This project uses Metaflow on AWS Batch to scale training of UniRep in a reproducible, version controlled fashion. This training platform is served to the end user via a Dash frontend and model metadata is tracked via a MySQL database.
- Navigate to the website.
- Select a starting model to train off of.
- Upload your data or select a preloaded dataset.
- Select your training parameters and initiate transfer learning!

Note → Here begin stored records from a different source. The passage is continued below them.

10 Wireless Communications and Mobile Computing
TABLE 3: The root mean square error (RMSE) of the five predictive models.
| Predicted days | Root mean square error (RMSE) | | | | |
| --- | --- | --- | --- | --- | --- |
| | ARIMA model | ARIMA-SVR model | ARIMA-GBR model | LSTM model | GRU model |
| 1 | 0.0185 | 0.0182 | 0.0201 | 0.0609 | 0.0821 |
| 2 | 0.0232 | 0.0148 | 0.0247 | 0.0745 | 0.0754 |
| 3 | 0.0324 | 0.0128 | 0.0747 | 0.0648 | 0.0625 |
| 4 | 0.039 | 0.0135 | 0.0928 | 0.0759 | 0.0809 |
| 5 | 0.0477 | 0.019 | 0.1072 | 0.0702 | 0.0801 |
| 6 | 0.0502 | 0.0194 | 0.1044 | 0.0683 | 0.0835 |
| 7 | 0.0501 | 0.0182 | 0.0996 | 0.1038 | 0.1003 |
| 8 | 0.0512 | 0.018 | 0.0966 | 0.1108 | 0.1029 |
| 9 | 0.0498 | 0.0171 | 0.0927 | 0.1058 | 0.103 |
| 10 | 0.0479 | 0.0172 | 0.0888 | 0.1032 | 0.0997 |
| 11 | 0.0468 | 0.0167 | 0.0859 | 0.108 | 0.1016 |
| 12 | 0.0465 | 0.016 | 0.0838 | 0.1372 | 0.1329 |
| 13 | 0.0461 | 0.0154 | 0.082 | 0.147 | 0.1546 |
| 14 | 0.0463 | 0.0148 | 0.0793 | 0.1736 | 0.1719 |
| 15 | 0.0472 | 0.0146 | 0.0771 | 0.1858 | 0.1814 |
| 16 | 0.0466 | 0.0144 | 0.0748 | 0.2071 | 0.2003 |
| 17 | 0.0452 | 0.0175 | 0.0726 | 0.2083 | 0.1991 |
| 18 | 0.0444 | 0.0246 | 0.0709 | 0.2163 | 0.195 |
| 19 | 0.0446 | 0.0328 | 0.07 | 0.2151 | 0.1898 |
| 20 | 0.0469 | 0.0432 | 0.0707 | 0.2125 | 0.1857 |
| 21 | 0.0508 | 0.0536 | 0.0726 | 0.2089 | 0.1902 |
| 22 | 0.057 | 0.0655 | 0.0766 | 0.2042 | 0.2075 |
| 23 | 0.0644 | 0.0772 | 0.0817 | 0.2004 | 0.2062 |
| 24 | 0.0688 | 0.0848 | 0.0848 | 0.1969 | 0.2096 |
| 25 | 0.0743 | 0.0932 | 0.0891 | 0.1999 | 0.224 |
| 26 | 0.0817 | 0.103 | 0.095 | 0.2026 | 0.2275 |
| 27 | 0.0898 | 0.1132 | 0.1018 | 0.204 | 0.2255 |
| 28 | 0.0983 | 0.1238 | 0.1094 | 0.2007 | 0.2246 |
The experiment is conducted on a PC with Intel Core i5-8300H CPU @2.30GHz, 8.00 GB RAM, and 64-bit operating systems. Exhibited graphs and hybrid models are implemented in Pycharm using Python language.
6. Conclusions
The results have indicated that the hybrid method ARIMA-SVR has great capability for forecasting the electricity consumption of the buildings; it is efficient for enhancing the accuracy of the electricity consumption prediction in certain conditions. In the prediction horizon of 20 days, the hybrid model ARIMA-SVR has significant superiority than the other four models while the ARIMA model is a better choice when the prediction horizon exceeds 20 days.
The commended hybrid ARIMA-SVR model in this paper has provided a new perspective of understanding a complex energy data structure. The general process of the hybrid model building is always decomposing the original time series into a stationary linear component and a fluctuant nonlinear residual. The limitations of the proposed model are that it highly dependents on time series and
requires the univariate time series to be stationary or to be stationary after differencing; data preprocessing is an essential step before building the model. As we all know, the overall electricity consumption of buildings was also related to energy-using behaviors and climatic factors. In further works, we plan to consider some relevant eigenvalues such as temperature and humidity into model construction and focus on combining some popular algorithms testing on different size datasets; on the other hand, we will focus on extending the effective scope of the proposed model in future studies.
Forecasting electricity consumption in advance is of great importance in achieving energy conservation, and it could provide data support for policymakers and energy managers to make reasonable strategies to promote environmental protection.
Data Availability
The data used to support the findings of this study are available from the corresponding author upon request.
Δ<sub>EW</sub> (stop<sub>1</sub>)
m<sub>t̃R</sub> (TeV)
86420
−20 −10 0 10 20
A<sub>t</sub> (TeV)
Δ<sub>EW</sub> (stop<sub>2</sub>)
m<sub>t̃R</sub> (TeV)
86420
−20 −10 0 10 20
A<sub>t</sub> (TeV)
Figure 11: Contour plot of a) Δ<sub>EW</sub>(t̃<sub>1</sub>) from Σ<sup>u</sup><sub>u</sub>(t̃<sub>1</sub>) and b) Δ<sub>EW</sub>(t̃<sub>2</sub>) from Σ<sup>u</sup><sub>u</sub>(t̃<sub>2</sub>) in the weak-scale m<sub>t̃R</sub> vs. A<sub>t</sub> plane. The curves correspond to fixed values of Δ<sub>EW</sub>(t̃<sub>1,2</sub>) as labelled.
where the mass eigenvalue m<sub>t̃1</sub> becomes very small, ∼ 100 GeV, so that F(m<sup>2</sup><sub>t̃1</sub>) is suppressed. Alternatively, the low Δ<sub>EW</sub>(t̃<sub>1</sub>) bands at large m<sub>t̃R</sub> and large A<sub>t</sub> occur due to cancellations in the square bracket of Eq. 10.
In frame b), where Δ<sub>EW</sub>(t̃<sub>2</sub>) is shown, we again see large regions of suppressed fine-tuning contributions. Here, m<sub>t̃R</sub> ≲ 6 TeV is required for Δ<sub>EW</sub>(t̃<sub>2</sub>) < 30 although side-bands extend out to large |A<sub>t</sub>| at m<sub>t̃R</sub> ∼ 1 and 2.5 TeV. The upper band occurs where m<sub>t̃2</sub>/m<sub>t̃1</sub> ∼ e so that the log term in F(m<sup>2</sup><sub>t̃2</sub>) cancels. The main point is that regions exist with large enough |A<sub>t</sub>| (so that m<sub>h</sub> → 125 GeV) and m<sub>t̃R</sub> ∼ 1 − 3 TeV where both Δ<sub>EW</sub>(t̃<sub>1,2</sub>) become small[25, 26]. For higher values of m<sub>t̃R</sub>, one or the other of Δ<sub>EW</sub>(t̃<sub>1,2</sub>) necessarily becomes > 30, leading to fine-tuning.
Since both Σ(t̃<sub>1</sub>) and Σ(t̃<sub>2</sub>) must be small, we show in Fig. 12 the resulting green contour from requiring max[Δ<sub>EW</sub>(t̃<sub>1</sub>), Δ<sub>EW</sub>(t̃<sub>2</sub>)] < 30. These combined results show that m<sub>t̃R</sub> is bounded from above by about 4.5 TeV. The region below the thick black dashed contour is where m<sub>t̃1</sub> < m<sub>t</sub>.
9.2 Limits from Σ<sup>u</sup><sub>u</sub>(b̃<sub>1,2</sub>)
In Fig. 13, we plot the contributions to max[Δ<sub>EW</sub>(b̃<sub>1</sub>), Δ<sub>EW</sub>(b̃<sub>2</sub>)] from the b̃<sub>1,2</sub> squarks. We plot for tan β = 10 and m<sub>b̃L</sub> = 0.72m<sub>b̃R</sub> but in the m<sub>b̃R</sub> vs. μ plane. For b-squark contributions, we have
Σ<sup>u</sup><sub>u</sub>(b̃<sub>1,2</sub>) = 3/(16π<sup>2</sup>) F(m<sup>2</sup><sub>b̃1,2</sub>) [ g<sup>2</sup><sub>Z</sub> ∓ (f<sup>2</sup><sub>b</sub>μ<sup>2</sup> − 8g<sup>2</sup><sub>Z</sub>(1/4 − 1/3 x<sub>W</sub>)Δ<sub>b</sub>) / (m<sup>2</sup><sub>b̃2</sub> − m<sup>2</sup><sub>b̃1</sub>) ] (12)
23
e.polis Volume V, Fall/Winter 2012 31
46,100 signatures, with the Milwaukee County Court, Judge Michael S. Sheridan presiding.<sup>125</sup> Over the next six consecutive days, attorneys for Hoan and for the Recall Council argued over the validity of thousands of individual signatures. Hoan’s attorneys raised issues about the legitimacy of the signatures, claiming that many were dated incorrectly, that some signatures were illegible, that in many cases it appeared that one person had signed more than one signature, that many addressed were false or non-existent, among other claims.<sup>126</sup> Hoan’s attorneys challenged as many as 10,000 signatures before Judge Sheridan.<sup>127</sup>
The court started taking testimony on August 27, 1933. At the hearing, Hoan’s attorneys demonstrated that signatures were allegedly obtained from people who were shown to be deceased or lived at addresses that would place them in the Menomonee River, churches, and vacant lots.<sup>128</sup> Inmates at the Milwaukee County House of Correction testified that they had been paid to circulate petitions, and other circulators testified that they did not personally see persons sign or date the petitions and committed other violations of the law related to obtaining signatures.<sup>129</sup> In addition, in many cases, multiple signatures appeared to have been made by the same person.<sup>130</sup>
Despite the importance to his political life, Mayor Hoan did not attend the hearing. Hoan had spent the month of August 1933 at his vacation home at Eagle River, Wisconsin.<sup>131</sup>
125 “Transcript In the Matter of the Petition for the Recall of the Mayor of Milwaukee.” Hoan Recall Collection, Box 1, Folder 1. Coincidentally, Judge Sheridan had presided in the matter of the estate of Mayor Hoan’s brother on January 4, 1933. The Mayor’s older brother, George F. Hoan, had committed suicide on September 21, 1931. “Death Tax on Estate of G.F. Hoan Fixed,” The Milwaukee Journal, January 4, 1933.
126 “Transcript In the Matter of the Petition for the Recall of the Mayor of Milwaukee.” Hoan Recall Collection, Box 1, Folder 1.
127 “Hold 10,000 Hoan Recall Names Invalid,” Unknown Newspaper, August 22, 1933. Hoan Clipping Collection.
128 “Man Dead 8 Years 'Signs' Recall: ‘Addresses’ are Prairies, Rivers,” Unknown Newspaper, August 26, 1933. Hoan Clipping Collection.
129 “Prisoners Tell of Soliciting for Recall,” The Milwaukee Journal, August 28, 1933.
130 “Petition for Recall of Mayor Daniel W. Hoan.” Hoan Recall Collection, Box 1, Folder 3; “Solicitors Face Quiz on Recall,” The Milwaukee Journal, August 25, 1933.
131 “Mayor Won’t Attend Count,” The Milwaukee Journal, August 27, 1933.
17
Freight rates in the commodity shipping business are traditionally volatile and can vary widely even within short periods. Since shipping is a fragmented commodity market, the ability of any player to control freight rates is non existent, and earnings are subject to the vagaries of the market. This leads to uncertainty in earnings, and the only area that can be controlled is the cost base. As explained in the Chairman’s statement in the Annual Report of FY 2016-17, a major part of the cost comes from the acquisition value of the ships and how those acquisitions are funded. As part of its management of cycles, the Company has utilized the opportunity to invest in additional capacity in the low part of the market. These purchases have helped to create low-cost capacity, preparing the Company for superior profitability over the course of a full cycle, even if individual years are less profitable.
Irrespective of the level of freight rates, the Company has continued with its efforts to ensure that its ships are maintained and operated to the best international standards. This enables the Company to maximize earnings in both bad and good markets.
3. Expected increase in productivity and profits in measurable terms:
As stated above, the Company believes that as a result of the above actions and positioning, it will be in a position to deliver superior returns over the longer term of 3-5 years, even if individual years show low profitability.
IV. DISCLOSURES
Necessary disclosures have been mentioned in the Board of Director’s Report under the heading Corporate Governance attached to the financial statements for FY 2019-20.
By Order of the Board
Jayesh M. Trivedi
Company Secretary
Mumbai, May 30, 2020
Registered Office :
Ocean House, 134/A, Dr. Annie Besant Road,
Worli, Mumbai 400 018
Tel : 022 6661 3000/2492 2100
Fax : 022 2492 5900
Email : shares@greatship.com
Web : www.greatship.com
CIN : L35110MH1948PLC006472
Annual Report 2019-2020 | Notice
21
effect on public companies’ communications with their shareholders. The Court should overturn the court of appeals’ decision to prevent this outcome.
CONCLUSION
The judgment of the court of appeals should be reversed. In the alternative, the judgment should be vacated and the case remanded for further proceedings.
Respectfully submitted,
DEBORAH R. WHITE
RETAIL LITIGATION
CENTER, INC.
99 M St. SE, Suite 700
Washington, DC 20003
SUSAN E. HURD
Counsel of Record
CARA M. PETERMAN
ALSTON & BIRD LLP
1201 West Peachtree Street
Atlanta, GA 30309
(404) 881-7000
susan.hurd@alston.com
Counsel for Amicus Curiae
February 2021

What happens next is the webserver submits a job to the AWS Batch job queue. Batch will spin up an EC2 instance if none are currently operating in the compute environment. Then it will load the container with the model's dependencies from ECR, and the metaflow container with all the ScalingTL code on top of that. The model will train until the stopping criteria are met. Finally the model's weights will be saved to S3, and a registry of the model will be appended to the database.
- Simple: transfer learning on new data is started via a few button clicks on the website.
- Scalable: can scale to as many concurrent jobs as you want to pay for via AWS Batch.
- Reproducible: all steps of training are version controlled via Metaflow.
- Transparent: all trained models are available to everyone.
- Good for a large org that wants to empower its users or employees to easily build performant models on new data. Not good for a single user building models on their own (better to use Metaflow's python module than a website).
- Good for training on models that have large opportunities for transfer learning on new datasets with the the same data schema (e.g. UniRep, DeepLabCut, etc.). Not good for training a be-all end-all model on a singular or evolving dataset (the frontend as well as the database of all trained models would be unnecessary).
-
Clone this repository:
git clone https://github.com/elyall/ScalingTL
-
Build docker container by following docker/README.md.
-
Set up Batch compute environment by following metaflow/cloudformation/README.md.
-
Install database by following mysql/README.md. Place it on an EC2 instance on the metaflow VPC so that batch jobs can easily write to it.
-
Install frontend by following dash/README.md. Place it on an EC2 instance on the database's VPC (read: metaflow's VPC) so that it can read/write to it.
-
Navigate to your website, load in a dataset, and perform transfer learning!
- Build out prediction pipeline.
- Separate UniRep model from repo to allow starting model to be plug and play.